## INSTRUCTIONS TO FOLLOW
How many lines in the records below contain the string "watch"? Case counts. Reply with the number only.

— Start —

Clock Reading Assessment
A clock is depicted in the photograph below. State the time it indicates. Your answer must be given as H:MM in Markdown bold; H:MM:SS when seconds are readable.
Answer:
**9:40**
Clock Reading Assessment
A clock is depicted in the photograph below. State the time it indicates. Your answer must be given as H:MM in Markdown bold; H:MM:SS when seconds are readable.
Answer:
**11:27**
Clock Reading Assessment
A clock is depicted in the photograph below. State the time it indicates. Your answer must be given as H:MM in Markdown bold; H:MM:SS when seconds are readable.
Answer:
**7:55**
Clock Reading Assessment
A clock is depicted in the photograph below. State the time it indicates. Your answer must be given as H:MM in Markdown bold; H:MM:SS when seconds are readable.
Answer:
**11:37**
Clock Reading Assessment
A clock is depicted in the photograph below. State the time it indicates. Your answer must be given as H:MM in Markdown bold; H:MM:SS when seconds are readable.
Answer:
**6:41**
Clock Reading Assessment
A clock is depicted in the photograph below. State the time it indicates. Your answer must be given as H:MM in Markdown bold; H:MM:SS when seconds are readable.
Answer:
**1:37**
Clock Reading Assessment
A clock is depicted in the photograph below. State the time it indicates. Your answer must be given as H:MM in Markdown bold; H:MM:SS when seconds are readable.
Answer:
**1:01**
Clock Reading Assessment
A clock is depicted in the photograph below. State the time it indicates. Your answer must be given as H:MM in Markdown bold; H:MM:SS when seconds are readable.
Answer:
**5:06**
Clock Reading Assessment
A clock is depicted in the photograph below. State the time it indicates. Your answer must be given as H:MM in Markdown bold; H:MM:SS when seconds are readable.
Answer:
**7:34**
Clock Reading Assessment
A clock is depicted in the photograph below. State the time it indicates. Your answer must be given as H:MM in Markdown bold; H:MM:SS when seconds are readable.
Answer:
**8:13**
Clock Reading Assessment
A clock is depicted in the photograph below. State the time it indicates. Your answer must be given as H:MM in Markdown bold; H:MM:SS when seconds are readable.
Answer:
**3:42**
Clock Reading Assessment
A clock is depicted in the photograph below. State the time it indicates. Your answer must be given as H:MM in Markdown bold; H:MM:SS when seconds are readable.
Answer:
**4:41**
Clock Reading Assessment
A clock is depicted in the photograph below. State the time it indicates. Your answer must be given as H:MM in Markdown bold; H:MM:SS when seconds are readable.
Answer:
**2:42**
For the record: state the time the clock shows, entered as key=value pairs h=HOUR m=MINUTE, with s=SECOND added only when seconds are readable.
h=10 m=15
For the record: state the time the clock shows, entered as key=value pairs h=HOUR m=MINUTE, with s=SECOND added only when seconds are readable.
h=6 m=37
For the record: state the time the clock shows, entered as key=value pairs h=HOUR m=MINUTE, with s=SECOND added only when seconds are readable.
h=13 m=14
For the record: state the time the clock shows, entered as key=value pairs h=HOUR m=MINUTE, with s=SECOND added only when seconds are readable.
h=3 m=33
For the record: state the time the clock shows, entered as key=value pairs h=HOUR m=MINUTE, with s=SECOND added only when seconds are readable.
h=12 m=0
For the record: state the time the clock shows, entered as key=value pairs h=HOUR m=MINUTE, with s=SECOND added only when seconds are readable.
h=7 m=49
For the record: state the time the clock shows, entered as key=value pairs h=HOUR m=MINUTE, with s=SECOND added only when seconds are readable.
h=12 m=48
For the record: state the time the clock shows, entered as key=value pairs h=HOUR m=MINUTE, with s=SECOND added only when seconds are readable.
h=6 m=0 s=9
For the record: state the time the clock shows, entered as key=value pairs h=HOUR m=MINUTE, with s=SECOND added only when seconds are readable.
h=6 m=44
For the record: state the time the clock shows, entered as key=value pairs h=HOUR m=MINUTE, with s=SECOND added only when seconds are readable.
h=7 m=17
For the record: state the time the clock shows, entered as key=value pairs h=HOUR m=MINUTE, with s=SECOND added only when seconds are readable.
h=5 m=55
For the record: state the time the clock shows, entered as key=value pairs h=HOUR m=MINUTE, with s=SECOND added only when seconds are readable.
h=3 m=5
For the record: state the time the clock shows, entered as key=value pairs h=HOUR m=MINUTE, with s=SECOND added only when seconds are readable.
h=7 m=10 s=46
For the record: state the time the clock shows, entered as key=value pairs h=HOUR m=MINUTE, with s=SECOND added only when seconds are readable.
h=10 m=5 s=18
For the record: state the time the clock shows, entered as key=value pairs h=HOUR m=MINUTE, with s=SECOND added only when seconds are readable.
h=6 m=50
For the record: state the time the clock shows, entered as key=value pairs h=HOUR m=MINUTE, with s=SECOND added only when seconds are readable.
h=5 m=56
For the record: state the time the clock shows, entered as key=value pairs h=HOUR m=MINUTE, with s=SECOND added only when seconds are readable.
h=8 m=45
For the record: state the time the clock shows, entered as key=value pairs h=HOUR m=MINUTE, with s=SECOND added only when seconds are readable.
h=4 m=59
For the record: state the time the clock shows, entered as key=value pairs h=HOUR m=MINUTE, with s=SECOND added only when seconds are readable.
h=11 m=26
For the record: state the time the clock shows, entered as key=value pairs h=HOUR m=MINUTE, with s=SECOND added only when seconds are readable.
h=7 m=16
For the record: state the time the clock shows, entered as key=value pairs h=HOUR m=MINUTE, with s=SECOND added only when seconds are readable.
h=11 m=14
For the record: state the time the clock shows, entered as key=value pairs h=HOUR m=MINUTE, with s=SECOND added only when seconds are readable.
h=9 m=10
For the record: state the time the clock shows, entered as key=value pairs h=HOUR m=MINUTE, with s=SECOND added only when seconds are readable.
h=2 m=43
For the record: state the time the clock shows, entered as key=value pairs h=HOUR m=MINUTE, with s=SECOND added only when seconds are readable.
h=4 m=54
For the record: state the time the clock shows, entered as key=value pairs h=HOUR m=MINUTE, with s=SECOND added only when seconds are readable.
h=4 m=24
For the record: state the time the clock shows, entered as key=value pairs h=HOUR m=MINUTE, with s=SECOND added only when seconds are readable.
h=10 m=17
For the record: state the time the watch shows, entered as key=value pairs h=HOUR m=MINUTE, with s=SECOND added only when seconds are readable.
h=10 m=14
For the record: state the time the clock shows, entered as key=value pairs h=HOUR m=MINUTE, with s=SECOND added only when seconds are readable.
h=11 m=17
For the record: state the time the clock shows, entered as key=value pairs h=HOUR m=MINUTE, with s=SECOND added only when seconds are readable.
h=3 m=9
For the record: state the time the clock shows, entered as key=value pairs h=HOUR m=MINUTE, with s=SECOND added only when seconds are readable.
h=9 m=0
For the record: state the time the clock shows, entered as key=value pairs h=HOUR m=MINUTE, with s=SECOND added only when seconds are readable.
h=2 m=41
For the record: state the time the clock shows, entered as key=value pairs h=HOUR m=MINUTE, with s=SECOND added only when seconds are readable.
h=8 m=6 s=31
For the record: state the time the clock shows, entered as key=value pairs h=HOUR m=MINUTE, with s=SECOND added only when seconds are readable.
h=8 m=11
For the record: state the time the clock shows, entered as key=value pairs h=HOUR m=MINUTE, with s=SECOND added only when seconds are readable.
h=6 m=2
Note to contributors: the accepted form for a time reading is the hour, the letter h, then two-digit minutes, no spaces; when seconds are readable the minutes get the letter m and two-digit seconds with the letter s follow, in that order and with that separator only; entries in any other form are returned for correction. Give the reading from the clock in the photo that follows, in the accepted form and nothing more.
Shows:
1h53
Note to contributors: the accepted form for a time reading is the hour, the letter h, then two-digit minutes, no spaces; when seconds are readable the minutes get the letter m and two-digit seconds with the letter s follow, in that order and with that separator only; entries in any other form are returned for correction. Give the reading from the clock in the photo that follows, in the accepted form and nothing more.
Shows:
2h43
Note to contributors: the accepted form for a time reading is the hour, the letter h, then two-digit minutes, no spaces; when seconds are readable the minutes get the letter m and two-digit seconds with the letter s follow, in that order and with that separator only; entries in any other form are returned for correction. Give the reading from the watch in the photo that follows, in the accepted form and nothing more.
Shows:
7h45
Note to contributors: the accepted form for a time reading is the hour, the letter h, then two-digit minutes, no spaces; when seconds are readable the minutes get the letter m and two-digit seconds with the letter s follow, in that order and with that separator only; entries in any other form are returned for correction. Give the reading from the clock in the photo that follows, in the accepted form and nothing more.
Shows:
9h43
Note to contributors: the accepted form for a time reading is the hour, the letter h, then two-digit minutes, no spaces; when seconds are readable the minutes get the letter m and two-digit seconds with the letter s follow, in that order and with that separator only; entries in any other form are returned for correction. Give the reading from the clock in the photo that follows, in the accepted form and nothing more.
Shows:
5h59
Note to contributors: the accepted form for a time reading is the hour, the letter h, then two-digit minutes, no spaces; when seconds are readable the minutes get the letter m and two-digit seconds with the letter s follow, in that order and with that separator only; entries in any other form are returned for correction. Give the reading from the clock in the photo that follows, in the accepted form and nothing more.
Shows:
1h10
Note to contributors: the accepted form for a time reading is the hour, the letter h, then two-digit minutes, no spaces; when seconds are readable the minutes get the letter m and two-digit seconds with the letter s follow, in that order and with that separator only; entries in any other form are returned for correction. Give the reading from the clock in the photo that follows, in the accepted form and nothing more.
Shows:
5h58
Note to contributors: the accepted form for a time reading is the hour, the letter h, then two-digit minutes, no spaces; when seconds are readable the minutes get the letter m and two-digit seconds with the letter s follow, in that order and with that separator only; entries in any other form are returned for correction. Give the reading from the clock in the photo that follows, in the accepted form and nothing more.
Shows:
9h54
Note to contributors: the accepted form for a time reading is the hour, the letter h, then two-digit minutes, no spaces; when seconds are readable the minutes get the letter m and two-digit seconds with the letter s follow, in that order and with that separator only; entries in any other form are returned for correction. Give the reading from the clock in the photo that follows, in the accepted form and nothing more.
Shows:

— End —

## EXPECTED ANSWER
2